Last week marked 31 years since a Royal Commission handed down a report aimed at preventing Aboriginal and Torres Strait Islander deaths in the custody of prison, police, or juvenile detention centre.
Concern about the high number of Aboriginal people who had died in custody in the 1980s led to the establishment of the Royal Commission into Aboriginal Deaths in Custody in 1987, to investigate and report upon the underlying social, cultural, and legal issues behind the deaths.
On April 15, 1991, Prime Minister Bob Hawke received the Royal Commission’s final report. It comprised 5000 pages and 339 recommendations, very few of which have been implemented.
In the 31 years since over 500 Aboriginal and Torres Strait Islander people have died in custody and counting. Not one official has ever been held criminally responsible.
Many of the families that have lost loved ones in the justice system believe these deaths could have been avoided if Australian governments had genuinely implemented the Royal Commission’s recommendations.
Co-chair of Indigenous justice group Change the Record, Cheryl Axleby said there’s a stark contrast in justice for First Nations people compared to police.
“There’s systemic drivers that cause the impact of our mob dying in custody but there’s also the drivers of the way our mob are treated in custody,” the Narungga woman told NIRS News.
“We need to have more accountability, over 500 deaths in custody have occurred since the royal commission and it’s just appalling that when we continually raise these issues with government they say the majority of the recommendations have been implemented, we will still challenge that and we still call that out.”

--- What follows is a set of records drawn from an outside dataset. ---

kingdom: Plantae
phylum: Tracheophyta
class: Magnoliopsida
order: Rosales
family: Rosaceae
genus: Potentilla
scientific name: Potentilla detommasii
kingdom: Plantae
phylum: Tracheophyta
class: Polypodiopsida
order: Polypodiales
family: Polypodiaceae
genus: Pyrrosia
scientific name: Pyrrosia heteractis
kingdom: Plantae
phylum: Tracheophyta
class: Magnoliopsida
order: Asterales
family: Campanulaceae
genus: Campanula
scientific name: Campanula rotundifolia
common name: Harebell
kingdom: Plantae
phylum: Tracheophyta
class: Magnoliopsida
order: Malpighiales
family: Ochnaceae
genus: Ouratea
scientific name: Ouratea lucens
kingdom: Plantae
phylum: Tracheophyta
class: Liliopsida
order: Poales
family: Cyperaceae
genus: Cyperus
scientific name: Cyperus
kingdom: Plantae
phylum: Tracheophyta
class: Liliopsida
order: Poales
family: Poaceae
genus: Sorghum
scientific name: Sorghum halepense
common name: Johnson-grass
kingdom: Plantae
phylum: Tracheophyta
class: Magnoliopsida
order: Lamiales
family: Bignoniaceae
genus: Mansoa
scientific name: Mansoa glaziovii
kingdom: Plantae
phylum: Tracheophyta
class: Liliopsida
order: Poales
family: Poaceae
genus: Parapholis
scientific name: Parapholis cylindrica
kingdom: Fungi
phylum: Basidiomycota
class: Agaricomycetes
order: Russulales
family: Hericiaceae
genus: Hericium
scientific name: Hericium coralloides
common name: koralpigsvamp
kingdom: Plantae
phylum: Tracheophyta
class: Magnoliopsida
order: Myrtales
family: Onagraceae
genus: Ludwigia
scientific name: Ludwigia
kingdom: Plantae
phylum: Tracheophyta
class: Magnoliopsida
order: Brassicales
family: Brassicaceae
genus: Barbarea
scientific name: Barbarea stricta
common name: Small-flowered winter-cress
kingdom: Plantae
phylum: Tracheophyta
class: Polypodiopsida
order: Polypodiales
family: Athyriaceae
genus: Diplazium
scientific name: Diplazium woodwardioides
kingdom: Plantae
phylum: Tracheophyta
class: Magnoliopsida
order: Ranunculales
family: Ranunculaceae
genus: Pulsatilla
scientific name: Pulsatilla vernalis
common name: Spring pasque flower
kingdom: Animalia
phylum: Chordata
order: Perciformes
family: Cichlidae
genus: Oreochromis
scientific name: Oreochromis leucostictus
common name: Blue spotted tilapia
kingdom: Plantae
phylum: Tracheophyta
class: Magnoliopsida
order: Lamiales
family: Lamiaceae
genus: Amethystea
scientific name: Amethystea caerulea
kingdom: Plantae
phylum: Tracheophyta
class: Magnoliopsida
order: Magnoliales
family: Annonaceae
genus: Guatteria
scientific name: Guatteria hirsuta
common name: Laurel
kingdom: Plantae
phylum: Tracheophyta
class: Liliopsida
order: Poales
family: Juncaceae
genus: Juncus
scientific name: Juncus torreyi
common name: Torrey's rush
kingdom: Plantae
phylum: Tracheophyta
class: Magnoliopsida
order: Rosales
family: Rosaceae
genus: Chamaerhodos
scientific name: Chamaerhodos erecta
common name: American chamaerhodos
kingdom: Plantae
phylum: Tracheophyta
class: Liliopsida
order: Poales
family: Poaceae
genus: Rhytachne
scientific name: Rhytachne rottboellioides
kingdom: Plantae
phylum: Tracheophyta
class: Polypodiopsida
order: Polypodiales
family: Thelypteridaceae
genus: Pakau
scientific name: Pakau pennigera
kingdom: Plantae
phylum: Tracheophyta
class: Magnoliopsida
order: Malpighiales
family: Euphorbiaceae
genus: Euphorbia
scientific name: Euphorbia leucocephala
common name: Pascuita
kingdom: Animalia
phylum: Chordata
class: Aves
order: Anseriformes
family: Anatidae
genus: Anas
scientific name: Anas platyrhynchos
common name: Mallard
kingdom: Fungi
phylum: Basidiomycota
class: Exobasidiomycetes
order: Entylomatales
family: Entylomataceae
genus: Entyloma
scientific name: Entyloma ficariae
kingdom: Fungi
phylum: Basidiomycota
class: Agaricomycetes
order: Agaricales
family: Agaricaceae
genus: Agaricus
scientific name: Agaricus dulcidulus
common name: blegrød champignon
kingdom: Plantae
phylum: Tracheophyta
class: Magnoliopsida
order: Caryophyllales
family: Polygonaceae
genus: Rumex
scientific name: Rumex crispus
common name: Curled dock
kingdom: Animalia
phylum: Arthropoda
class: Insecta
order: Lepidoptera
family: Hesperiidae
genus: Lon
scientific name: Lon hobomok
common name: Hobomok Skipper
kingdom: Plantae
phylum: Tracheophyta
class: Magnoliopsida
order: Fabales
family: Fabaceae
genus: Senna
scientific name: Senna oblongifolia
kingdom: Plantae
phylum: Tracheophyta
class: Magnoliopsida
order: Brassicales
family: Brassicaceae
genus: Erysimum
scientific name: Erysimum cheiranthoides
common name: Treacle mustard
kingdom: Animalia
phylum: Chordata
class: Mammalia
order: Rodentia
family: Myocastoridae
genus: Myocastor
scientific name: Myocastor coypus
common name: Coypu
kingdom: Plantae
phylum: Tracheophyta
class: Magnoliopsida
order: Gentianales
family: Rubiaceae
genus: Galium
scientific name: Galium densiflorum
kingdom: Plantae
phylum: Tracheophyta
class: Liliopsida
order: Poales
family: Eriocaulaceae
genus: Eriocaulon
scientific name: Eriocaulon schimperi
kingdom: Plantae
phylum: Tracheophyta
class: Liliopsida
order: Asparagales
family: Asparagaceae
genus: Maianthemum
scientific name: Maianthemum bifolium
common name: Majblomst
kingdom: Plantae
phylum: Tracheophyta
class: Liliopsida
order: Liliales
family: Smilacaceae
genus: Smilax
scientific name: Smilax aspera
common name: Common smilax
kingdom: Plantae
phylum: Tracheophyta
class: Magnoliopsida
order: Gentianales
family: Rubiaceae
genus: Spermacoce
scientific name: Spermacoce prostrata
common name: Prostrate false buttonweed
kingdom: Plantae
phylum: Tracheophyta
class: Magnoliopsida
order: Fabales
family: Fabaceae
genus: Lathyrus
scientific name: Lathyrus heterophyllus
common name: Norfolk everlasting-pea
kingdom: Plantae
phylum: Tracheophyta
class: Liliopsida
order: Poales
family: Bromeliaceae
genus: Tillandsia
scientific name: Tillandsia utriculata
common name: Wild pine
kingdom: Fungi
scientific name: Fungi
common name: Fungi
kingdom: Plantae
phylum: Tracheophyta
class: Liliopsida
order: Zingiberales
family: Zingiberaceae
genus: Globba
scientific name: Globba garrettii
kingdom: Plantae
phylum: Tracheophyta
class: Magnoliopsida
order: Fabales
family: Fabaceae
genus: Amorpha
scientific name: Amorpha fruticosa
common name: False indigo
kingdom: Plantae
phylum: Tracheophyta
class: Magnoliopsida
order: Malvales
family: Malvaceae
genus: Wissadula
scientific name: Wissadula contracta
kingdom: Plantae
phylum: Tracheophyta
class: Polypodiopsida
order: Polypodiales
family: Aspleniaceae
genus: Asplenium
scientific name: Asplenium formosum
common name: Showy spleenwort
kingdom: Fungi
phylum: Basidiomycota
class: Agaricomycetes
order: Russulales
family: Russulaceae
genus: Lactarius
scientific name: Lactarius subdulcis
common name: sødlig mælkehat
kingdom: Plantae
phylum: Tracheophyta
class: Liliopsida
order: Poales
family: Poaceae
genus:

Change the Record aims to end the incarceration of, and family violence against, Aboriginal and Torres Strait Islander people. Two key recommendations from the Royal Commission into Aboriginal Deaths in Custody.
Ms Axleby said the anniversary went by really quietly last week compared to previous years when there was huge focus.
“That’s because we need mainstream media to get behind our cause,” Axleby said.
“We will continue to highlight the impact of Aboriginal deaths in custody and continue to call for change, and the implementation of the recommendations. We also want to make sure there is justice for families.”